For the 20N-20S latitude band (same as that analyzed by Lindzen and Choi), and at 36-day averaging time, the following figure shows the diagnosed feedback parameters (linear regression slopes) tend to be in the range of 2 to 4 W m-2 K-1, which is considerably smaller than what Lindzen and Choi found, which were often greater than 6 W m-2 K-1. As mentioned above, the corresponding climate model computations they made had the opposite sign, but as I have pointed out, the CMIP models do not, and the real climate system cannot have a net negative feedback parameter and still be stable.
But since the Lindzen and Choi results were for changes on time scales longer than 36 days, next I computed similar statistics for 108-day averages. Once again we see feedback diagnoses in the range of 2 to 4 W m-2 K-1:
Finally, I extended the time averaging to 180 days (five 36-day periods), which is probably closest to the time averaging that Lindzen and Choi employed. But rather than getting closer to the higher feedback parameter values they found, the result is instead somewhat lower, around 2 W m-2 K-1.
In all of these figures, running (not independent) averages were computed, always separated by the next average by 36 days.
By way of comparison, the IPCC CMIP (coupled ocean-atmosphere) models show long-term feedbacks generally in the range of 1 to 2 W m-2 K-1. So, my ERBE results are not that different from the models. BUT..it should be remembered that: (1) the satellite results here (and those of Lindzen and Choi) are for just the tropics, while the model feedbacks are for global averages; and (2) it has not yet been demonstrated that short-term feedbacks in the real climate system (or in the models) are substantially the same as the long-term feedbacks.
WHAT DOES ALL THIS MEAN?
It is not clear to me just what the Lindzen and Choi results mean in the context of long-term feedbacks (and thus climate sensitivity). I’ve been sitting on the above analysis for weeks since (1) I am not completely comfortable with their averaging of the satellite data, (2) I get such different results for feedback parameters than they got; and (3) it is not clear whether their analysis of AMIP model output really does relate to feedbacks in those models, especially since my analysis (as yet unpublished) of the more realistic CMIP models gives very different results.

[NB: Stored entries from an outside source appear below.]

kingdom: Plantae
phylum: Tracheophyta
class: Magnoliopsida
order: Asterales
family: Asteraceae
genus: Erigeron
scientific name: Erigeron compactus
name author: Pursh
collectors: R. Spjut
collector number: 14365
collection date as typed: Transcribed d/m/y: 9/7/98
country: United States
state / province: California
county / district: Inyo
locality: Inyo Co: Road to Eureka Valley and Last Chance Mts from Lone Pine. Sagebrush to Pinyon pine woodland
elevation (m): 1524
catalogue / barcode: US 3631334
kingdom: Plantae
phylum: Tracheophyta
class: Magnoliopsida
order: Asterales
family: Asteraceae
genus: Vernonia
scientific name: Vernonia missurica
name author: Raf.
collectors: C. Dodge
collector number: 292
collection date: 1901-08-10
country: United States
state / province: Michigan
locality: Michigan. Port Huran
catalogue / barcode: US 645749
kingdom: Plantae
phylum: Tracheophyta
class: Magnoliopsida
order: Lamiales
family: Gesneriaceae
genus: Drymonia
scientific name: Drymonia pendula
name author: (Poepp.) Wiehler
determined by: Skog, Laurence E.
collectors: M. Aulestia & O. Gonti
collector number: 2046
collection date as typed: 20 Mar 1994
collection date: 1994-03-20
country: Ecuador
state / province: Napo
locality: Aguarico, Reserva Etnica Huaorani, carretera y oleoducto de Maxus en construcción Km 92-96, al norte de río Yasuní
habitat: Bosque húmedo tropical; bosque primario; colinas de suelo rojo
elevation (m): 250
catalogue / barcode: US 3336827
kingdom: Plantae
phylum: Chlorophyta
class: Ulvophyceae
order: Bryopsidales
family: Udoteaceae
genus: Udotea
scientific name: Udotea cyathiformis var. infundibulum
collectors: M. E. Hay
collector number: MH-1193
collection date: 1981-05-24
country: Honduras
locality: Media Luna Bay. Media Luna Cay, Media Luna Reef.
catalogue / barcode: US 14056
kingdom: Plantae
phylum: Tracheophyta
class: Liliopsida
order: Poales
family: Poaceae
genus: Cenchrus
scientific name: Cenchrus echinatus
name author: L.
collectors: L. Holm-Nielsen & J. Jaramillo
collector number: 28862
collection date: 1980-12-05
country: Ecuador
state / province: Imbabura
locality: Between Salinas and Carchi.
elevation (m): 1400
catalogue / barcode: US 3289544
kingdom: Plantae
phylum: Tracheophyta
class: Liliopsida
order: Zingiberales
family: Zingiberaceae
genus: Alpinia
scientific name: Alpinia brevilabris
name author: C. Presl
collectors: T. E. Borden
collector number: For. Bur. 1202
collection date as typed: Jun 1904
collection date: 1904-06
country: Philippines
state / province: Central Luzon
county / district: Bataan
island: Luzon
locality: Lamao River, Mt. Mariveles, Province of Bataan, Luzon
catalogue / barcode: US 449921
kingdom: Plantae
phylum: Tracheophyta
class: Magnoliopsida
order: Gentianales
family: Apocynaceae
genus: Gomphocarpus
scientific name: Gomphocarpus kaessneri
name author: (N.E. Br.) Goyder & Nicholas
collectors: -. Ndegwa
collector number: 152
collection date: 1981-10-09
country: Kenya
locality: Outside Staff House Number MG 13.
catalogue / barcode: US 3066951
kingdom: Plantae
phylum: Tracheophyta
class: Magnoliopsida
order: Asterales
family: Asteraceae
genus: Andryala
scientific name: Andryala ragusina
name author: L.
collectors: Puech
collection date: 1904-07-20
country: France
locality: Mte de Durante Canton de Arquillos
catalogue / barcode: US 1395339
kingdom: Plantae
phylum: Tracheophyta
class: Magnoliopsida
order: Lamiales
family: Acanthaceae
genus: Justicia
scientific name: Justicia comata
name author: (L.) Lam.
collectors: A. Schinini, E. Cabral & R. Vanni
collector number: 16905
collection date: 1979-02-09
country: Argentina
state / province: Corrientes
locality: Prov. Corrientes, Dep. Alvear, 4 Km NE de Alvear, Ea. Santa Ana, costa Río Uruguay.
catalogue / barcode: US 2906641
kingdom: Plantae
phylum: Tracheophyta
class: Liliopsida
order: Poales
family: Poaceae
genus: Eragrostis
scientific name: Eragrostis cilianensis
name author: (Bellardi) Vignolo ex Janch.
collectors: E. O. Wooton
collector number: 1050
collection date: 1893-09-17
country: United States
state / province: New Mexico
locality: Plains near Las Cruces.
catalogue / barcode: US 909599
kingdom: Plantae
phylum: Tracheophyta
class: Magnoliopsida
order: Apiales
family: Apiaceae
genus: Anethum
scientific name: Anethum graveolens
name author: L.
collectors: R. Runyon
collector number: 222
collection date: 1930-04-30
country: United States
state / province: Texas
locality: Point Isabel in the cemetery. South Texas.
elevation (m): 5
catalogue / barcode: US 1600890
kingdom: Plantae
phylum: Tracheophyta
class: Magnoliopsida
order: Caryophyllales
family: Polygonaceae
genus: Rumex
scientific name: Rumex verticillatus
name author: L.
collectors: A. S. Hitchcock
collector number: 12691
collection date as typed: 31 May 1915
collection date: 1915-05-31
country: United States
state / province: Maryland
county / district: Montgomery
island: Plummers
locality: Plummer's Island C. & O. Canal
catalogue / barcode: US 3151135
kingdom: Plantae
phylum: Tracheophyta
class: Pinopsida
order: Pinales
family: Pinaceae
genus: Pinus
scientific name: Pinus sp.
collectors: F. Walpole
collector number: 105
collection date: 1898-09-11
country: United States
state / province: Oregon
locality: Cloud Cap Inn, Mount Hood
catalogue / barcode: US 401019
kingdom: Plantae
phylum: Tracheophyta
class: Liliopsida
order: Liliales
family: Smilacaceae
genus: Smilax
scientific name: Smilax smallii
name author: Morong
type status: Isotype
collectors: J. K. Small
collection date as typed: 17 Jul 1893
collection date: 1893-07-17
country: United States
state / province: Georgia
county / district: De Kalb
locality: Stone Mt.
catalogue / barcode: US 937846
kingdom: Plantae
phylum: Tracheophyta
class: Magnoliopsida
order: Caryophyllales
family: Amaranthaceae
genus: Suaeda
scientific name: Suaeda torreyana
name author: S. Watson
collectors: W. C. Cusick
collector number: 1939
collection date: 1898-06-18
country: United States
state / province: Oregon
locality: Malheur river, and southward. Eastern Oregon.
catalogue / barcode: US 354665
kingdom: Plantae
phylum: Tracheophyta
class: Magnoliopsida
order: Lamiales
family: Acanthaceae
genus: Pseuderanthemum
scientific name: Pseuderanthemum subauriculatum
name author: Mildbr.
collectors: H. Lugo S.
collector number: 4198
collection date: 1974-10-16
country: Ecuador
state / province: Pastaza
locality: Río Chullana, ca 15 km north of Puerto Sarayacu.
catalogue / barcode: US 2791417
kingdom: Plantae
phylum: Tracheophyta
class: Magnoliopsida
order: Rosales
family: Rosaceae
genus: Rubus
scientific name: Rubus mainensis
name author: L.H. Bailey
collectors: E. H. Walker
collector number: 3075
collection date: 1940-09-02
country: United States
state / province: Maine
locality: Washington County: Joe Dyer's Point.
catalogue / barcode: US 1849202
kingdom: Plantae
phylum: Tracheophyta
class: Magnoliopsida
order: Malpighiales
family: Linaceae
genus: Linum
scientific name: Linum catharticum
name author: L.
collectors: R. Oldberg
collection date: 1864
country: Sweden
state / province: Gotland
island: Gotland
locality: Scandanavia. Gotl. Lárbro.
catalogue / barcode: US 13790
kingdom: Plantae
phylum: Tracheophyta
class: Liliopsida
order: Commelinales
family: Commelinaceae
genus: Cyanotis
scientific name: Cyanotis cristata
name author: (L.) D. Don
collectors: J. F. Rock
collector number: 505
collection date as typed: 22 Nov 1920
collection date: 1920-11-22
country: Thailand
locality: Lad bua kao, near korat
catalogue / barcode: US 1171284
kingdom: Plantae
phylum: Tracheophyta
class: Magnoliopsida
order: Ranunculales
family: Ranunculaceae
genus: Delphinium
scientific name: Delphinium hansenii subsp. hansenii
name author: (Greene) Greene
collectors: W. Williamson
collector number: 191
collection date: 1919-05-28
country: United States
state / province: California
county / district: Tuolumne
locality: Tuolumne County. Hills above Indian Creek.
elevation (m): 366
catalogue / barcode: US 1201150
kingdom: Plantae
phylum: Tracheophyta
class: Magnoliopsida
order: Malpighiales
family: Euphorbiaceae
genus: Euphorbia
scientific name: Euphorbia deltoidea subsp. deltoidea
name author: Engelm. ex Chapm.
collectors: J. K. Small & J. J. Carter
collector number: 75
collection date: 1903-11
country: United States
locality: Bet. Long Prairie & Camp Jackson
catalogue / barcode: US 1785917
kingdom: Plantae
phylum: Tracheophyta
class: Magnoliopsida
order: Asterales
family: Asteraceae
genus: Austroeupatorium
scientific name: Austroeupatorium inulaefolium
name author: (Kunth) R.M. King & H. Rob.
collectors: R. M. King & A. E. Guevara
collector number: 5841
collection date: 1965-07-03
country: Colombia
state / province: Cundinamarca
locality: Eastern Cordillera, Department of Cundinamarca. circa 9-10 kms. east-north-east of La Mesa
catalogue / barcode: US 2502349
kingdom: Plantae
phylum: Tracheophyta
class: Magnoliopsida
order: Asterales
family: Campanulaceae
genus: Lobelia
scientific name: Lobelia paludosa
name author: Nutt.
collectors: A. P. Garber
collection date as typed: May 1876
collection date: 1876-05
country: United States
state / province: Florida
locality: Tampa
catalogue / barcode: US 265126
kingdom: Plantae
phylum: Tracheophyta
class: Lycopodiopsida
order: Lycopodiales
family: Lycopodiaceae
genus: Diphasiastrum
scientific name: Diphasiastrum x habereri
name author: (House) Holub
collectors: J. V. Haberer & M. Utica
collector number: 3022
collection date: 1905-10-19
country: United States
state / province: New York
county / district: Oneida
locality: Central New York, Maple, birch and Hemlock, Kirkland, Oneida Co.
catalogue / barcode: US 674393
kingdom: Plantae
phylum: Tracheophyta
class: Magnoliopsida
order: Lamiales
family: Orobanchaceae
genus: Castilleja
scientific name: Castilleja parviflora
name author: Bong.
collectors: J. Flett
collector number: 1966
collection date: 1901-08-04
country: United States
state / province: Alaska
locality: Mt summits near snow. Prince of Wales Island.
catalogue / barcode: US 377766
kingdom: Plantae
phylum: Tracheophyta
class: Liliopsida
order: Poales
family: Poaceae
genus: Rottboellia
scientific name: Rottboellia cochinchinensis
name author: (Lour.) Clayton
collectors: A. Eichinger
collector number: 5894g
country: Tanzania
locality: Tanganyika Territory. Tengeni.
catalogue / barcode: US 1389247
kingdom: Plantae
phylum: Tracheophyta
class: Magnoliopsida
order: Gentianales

Of course, since the above analysis is not peer-reviewed and published, it might be worth no more than what you paid for it. But I predict that Lindzen and Choi will eventually be challenged by other researchers who will do their own analysis of the ERBE data, possibly like that I have outlined above, and then publish conclusions that are quite divergent from the authors’ conclusions.
In any event, I don’t think the question of exactly what feedbacks are exhibited by the ERBE satellite is anywhere close to being settled.